2. Ein Gericht darf bei der Anwendung der Härtevorschrift des § 73 c Abs. 1 Satz 2 StGB ihr Ermessen auch dahin ausüben, daß sie nur einen Teil des ursprünglich Erlangten für verfallen erklärt hat (BGHR StGB § 73 c Härte 2 und 4). (Bearbeiter)


Entscheidung

BGH 1 StR 12/01 - Urteil v. 20. März 2001 (LG Deggendorf)

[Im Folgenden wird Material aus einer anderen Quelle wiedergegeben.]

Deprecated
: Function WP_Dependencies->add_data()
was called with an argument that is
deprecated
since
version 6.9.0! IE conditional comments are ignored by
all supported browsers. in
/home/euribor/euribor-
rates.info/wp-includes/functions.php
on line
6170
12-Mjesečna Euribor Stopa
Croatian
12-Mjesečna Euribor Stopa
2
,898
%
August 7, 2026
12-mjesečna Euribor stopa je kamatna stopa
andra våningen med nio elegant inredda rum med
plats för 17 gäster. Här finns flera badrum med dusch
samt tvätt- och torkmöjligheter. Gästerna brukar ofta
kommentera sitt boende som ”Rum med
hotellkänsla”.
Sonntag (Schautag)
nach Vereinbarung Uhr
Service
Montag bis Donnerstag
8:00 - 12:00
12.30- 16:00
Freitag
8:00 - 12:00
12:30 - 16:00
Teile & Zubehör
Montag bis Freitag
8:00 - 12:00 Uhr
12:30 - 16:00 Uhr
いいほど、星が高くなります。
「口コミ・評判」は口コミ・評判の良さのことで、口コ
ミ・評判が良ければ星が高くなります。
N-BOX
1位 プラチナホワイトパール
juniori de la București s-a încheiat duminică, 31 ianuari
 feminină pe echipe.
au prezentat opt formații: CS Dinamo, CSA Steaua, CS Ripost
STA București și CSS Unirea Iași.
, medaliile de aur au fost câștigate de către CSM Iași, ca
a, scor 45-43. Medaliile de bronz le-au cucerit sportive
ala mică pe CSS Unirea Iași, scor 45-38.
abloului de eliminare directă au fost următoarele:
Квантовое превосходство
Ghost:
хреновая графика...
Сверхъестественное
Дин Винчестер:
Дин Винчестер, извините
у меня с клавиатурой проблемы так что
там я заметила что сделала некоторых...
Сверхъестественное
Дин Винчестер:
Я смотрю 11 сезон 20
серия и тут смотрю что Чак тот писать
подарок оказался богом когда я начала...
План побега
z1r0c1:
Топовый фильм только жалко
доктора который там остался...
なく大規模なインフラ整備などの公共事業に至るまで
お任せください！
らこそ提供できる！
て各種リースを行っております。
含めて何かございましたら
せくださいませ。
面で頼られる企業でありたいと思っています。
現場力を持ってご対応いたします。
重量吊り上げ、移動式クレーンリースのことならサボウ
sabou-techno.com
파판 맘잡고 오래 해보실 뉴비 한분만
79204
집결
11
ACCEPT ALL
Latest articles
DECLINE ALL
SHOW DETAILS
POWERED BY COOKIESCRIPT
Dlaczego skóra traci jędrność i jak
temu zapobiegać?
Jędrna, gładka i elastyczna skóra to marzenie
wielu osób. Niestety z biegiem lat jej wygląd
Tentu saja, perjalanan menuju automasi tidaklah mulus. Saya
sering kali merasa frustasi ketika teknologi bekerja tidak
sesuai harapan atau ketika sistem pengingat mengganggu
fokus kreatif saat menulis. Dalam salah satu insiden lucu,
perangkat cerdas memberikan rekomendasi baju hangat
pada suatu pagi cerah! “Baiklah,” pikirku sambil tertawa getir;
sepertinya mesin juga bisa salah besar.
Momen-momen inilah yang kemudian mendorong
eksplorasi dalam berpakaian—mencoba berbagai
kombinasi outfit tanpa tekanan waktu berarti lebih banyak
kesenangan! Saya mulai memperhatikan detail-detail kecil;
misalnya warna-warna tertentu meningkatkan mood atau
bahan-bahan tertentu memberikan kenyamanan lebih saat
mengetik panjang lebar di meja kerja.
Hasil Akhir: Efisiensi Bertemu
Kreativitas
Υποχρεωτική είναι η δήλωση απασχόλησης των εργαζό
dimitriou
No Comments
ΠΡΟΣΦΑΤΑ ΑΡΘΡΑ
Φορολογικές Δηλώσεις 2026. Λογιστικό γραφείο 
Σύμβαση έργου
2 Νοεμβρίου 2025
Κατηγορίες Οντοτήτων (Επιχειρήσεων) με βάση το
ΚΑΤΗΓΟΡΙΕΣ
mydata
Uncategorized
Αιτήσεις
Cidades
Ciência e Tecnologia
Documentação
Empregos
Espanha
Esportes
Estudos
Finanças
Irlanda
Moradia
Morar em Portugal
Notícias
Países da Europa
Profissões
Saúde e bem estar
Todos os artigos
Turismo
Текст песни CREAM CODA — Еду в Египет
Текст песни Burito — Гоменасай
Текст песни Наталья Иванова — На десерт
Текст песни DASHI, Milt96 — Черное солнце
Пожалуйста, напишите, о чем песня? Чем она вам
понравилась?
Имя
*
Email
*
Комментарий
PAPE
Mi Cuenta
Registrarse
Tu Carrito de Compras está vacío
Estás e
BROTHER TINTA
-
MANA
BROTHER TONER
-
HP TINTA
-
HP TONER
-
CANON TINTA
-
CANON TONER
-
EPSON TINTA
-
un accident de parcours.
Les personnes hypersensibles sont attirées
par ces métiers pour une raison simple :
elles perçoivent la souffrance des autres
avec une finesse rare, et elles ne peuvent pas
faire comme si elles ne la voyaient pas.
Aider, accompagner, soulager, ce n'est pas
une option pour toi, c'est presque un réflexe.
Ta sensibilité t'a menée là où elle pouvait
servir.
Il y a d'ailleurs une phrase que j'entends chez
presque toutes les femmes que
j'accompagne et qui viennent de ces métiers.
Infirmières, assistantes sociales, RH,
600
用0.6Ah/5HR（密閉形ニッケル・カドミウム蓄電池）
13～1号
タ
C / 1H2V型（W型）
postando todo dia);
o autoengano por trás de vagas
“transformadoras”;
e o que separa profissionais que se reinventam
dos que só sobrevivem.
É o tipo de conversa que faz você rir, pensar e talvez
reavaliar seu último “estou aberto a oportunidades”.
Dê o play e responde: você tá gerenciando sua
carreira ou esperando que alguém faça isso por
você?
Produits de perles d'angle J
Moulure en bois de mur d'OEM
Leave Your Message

Verfallanordnung; Bruttoprinzip; Darstellungsmängel (unbillige Härte im Sinne des § 73c Abs. 1 Satz 1 StGB; Ermessen); Zahlungserleichterungen beim Verfall nach Maßgabe der für Geldstrafen geltenden Grundsätze; Bewertungseinheit und Anhaltspunkte; Unerlaubtes Handeltreiben mit Betäubungsmitteln in nicht geringer Menge; Feststellung des Wirkstoffgehalts

§ 73c Abs. 1 StGB; § 42 StGB; § 29 BtMG

1. Es gefährdet den Bestand eines Urteils nicht, wenn das Gericht keine ausdrücklichen Feststellungen zu dem für einen Schuldspruch wegen täterschaftlichen Handeltreibens mit Betäubungsmitteln erforderlichen Eigennutz des Angeklagten getroffen hat, wenn sich der Eigennutz des Angeklagten dem Urteil seinem Zusammenhang nach zumindest mittelbar entnehmen läßt.

2. Da schon der Erwerb von Rauschgift zum Zwecke gewinnbringender Weiterveräußerung den Tatbestand des Handeltreibens hinsichtlich der Gesamtmenge erfüllt, sind darauf folgende Veräußerungen von Teilmengen nicht mehr rechtlich selbständige Taten, sondern es liegt insgesamt nur eine Tat im Rechtssinne (Bewertungseinheit) vor (st. Rspr., vgl. BGHR BtMG § 29 Bewertungseinheit 1 ff.).

3. Es ist jedoch nicht geboten, konkret festgestellte Einzelverkäufe nur deshalb zu Tateinheit zusammenzufassen, weil die nicht näher konkretisierte Möglichkeit besteht, daß sie ganz oder teilweise aus einem Verkaufsvorrat stammten und so zu einer Bewertungseinheit verbunden sein könnten (st. Rspr., vgl. nur BGHR aaO 5, 1 1, 12). Wenn aber ausreichende Anhaltspunkte dafür fehlen, daß bestimmte Verkäufe einer vom Angeklagten erworbenen Gesamtmenge im Sinne einer Bewertungseinheit zuzuordnen sein könnten, käme lediglich eine willkürliche Zusammenfassung in Betracht. Dies wäre aber rechtlich nicht zulässig (BGHR aaO, 14; BGH NStZ 1997, 137).

4. Nicht nur der Kaufpreis, sondern auch die Beurteilung der Qualität durch tatbeteiligte Konsumenten ist eine geeignete Grundlage für die dem Tatrichter obliegende Feststellung des Wirkstoffgehalts nicht sichergestellter Rauschmittel.